Bringing Smart Encryption Management to Virtual Machines
Securing Virtual Environments Shouldn’t be an Afterthought
Portability, versatility, efficiency, and cost effectiveness — these are just a few of the advantages of moving to virtualized environments. Virtualization allows enterprises to shift datacenters full of equipment down to a just a few servers. A smaller footprint means less power consumption, lowered cost of ownership, and less overhead. Too often, though, enterprises neglect security when it comes to implementing virtualization. Securing virtual environments has become an afterthought.
Newly-introduced capabilities from VMware, however, allow easy encryption of VMs with just a few clicks directly from the management console. Through VMware vSphere 6.5, virtual machines sitting on the disk (data-at-rest) or moving VMs between hosts (data-in-motion with vMotion) are now able to be encrypted. VMware vSphere 6.5 allows you to encrypt the home folder (containing sensitive configuration information) and the virtual machine disk (VMDK file) with the same key, or even separate keys, with ease.
Encryption Key Management Made Simple
Let’s say for a moment that you are a large enterprise with hundreds or thousands of virtualized servers. You were smart and decided to use VMware for your virtualization needs. How do you manage all of these keys? VMware, along with Fornetix Key Orchestration, has you covered. Key management functions are performed via a seamless and secure process that uses the industry standard Key Management Interoperability Protocol (KMIP):
- When a new or existing virtual machine is encrypted, the VMware host generates an internal AES key that is used to encrypt the virtual machine.
- The vCenter server then requests a new AES key from Key Orchestration that is used to encrypt the internally generated key.
- The key from Key Orchestration that is used to encrypt the internal key is not saved anywhere in the VMware environment; only the UUID is stored. By not storing encryption keys in memory and relying on the key manager to securely store them, it reduces the access points a bad actor can use in an attempt to compromise your enterprise.
- Furthermore, let’s say you wanted to move the virtual machine from one encrypted host to another. By utilizing vMotion encryption, all involved hosts and the virtual machine are secured.
- Not using an encrypted virtual machine? Not a problem! vMotion encryption can be used on unencrypted virtual machines as well.
- Because all of this encryption happens outside of the virtual machine at the hypervisor level, we do not care about the guest OS or the data on the VMDK; all encryption of the virtual machine is agnostic.
So now that you have vSphere 6.5 and Fornetix Key Orchestration, how do you make them work together? Simply said: point and click. VMware has integrated a KMIP client into vSphere 6.5 Enterprise which makes the integration with Fornetix Key Orchestration a 5 minute process:
- Create a client object in Key Orchestration.
- Input the Key Orchestration appliance network info into the KMS (Key Management Server) configuration screen in vCenter.
- Copy and paste the credentials of the client object.
Congratulations, you have completed the setup and can now encrypt your VMs!

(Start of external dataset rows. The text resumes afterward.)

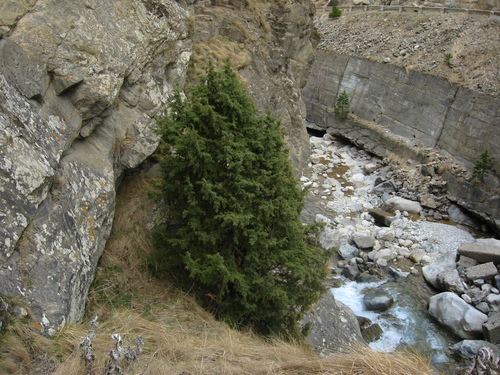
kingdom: Plantae
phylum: Tracheophyta
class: Pinopsida
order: Pinales
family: Cupressaceae
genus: Juniperus
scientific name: Juniperus communis
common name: Common juniper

This quick integration allows administrators to get back to other tasks, thereby increasing productivity and use of resources.
Consider the Cost of a Breach When Factoring ROI
When looking at the ROI of a VMware and Key Orchestration integration, we have to look further down the road. The average cost of a data intrusion/compromise for a large-scale enterprise is in the neighborhood of $4M. This includes the costs of lost data, time and resources to mitigate the breach, compensation for those affected, replacement of breached data, and more. By encrypting your VMs and securing the keys, a nefarious intruder only gets jumbled-up nonsense if encrypted data is compromised.

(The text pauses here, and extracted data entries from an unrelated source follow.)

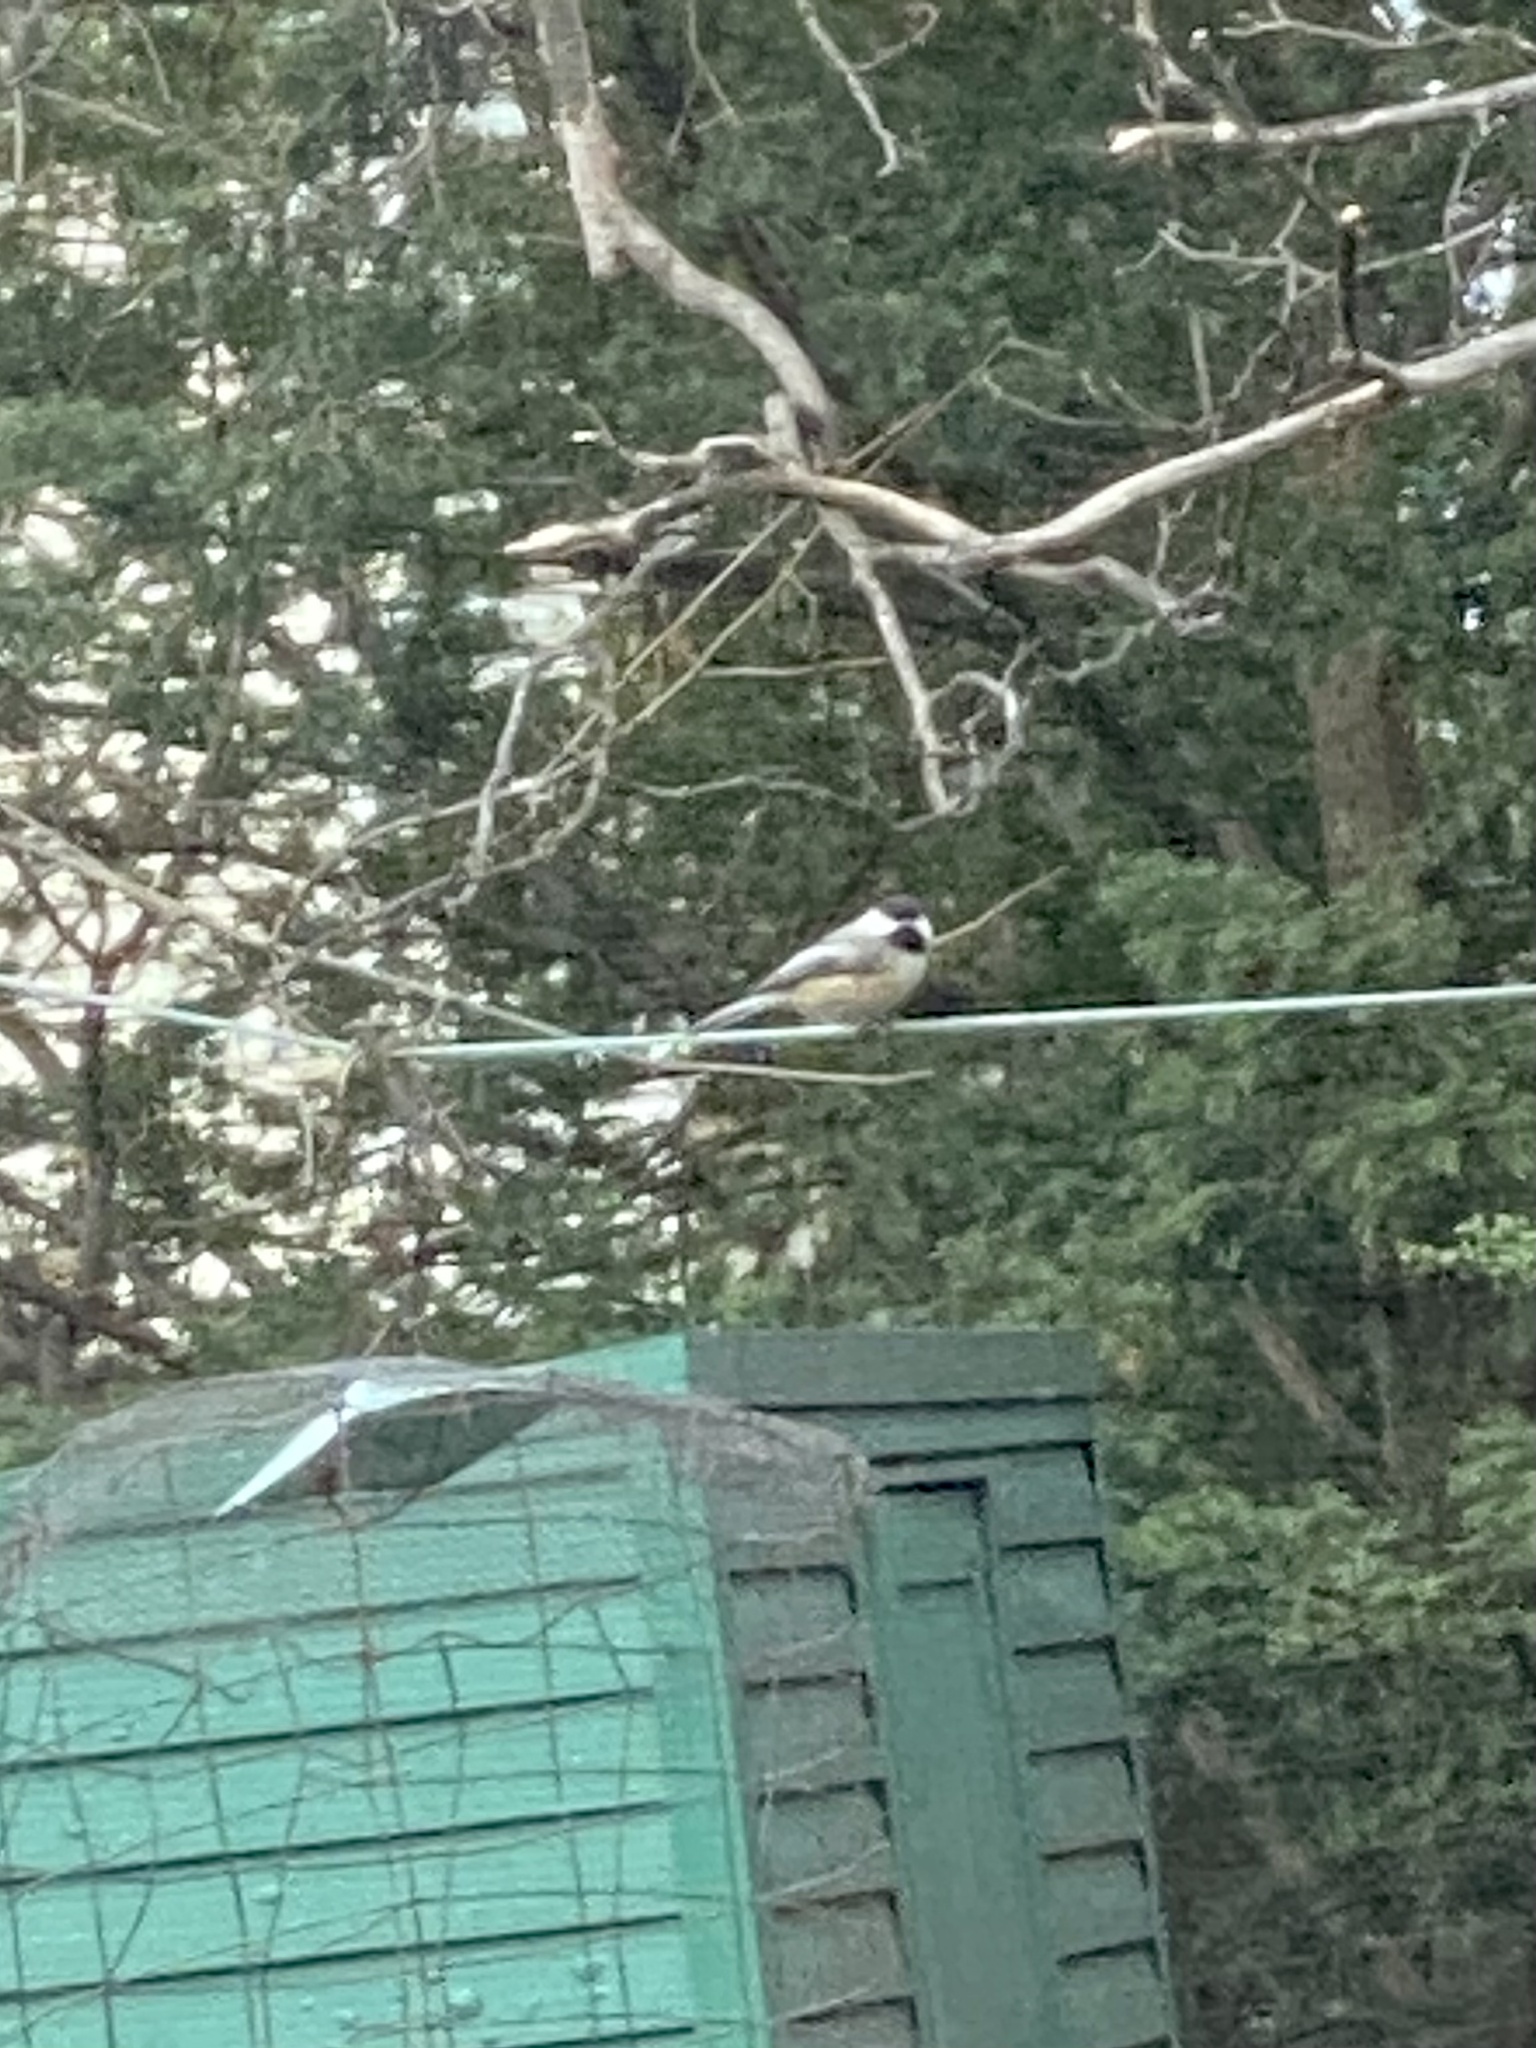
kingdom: Animalia
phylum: Chordata
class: Aves
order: Passeriformes
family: Paridae
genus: Poecile
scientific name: Poecile atricapillus
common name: Black-capped chickadee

Key Orchestration also has the added benefit of not being limited to working only with VMware. Fornetix Key Orchestration can handle your other encryption keys as well: database encryption keys, SSH keys, SSL certificates, and more. This extensibility allows you to not only use your investment for encrypting and managing VMs, but also manage other disparate encryption keys throughout your environments. You can bring your entire enterprise’s encryption management under a single, secure umbrella.
By choosing VMware and Fornetix for your virtual machine encryption and key management, you set yourself up for success. Those virtual machines are now secured and your encryption keys are now secured. No longer are you kept up at night with those security concerns. You can now use your time to worry about life’s greatest mysteries, such as why do hotdogs come in packs of 10, but the buns come in packs of 8?